Enviada em 22/09/2021

A Constituição Federal de 1988, documento jurídico mais importante do país, prevê em seu artigo 6º, o direito à educação como inerente a todo cidadão brasileiro. Conquanto, tal prerrogativa não tem se reverberado adequadamente na prática quando se observa a falta de acessibilidade à educação dos surdos, dificultando, desse modo, a universalização desse direito social crucial. Diante dessa perspectiva, cabe avaliar os fatores que favorecem esse lastimável quadro.

Nesse cenário, é importante considerar o fator grupal. Conforme o pensador Jurgen Habermas, a razão comunicativa – ou seja, o diálogo – constitui etapa fundamental do desenvolvimento social. Nesse ínterim, a falta de estímulo ao debate a respeito da educação dos surdos no Brasil hodierno, todavia, coíbe o poder transformador da deliberação e, consequentemente, ocasiona em uma população que desconhece a grandeza do problema, e assim, não leva em consideração o progresso de toda civilização, visto que não tem informações acerca da falta de acessibilidade dos surdos no setor educacional e profissional Destarte, discorrer criticamente a problemática é o primeiro passo para consolidação do progresso sociocultural habermaseano.

Ademais, vale ressaltar a ausência de compromisso do Estado com a educação dos surdos. De certo, a falta de incentivos na educação dos surdos, tal como diminuta qualificação de professores em libras realidade enfrentada no país, resultando nos diagnósticos tardios e na própria exclusão de uma parcela significativa da sociedade. Segundo o filósofo John Rawls, em sua obra “Uma teoria da justiça”, um governo ético é aquele que disponibiliza recursos financeiros para todos os setores públicos, promovendo uma igualdade de oportunidades a todos os cidadãos. Sob essa óptica, torna-se evidente que o Brasil não é um exemplo do pensamento desse teórico, uma vez que a minoria das escolas possuem um sistema adequado para a recepção desses indivíduos, submetendo-os à periferia da cidadania.
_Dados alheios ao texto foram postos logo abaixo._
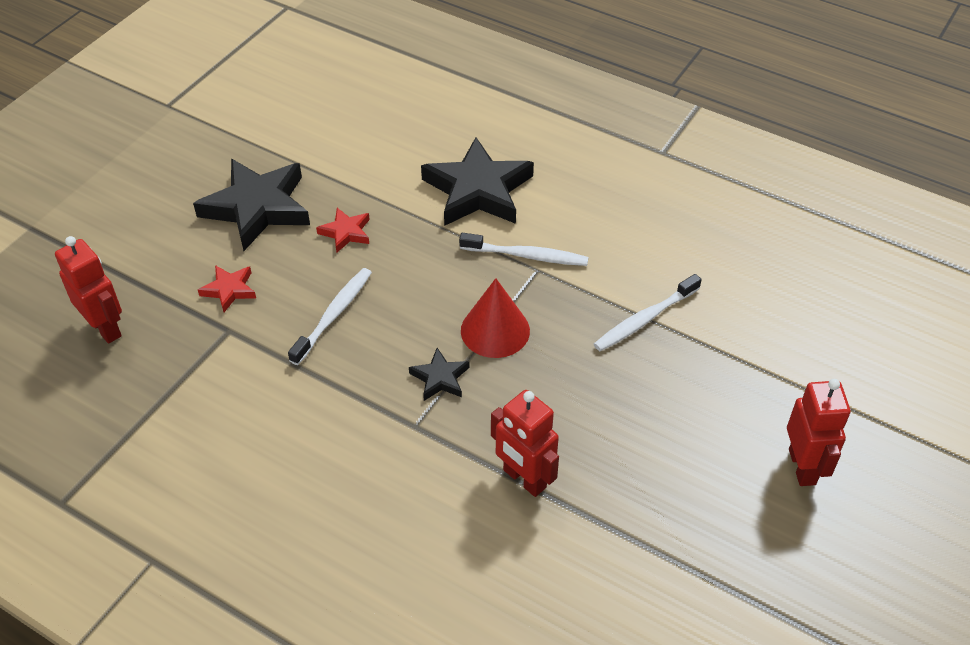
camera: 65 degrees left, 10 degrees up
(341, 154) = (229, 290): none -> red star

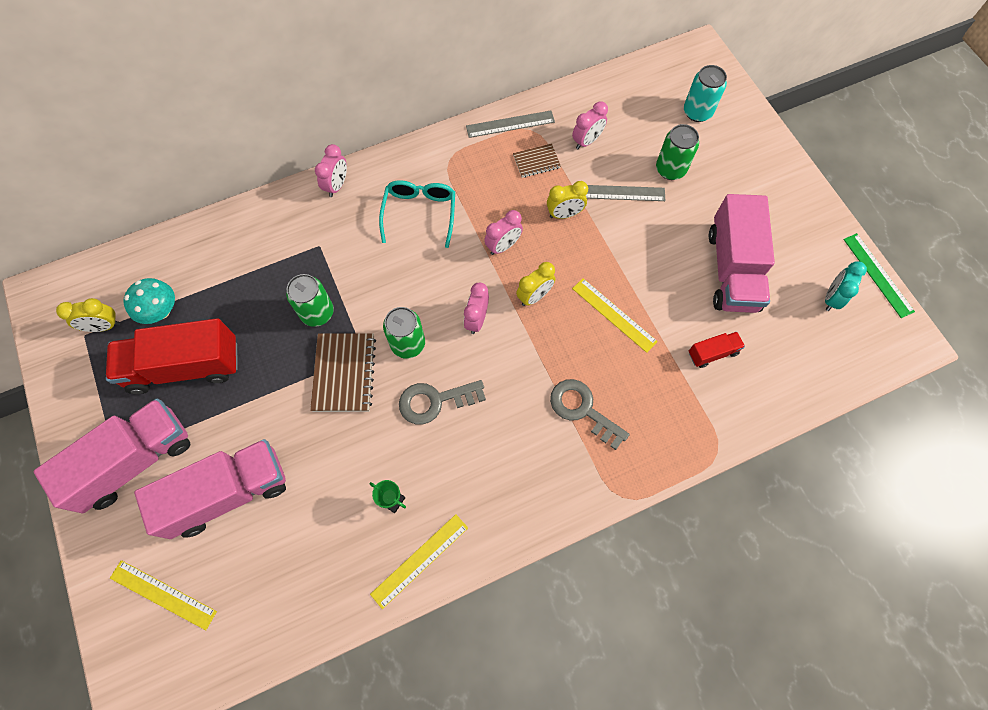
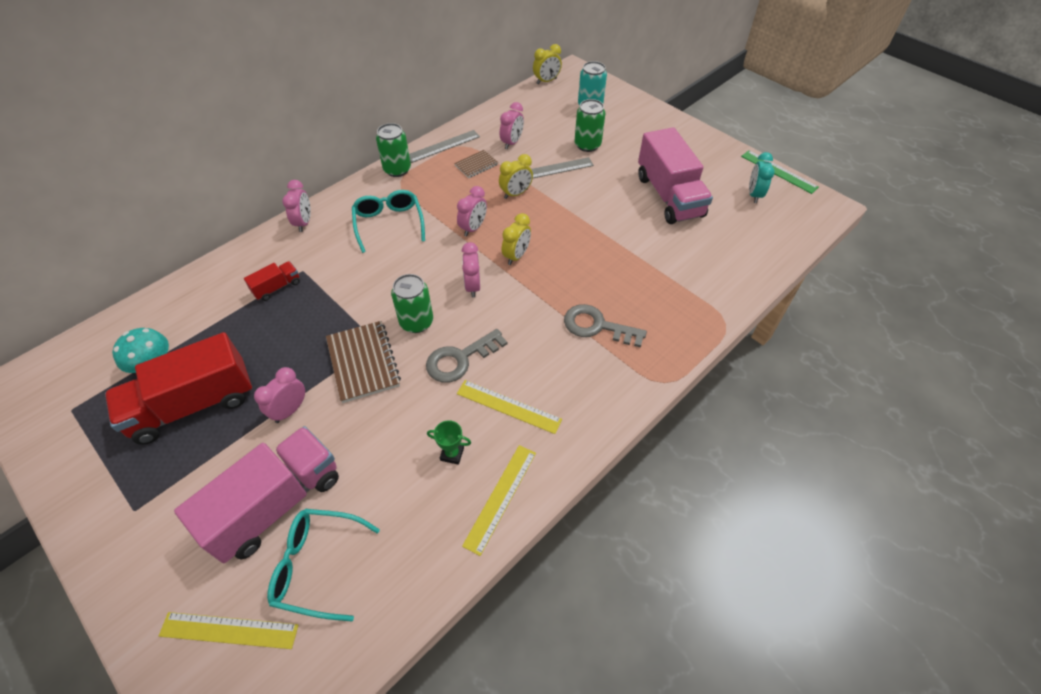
camera: 20 degrees left, 15 degrees down
(104, 326) = (92, 395): yellow clock -> yellow clock (546, 81)
(135, 461) = (159, 507): pink truck -> none
(246, 564) = (317, 565): none -> turquoise glasses
(265, 402) = (290, 410): none -> pink clock
(317, 313) = (319, 322): green can -> green can (397, 169)
(614, 314) = (590, 251): yellow ruler -> yellow ruler (508, 406)
(712, 353) = (684, 255): red truck -> red truck (277, 287)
Entende-se, portanto, a temática como sendo um obstáculo intrínseco de raízes culturais e legislativas. Logo, a mídia, por intermédio de programas televisivos de grande audiência, irá discutir o assunto com sociólogos, com o objetivo de mostrar a miopia da sociedade quanto aos surdos, apresentar a visão crítica e orientar os espectadores a respeito do impasse. Essa medida ocorrerá por meio da elaboração de um projeto estatal, em parceria com o Ministério das Comunicações. Em adição, o MEC deverá pressionar o Governo Federal, para que esse disponibilize mais verbas para a qualificação dos professores em libras. Assim, uma teoria da justiça de John Rawls será devidamente aplicada.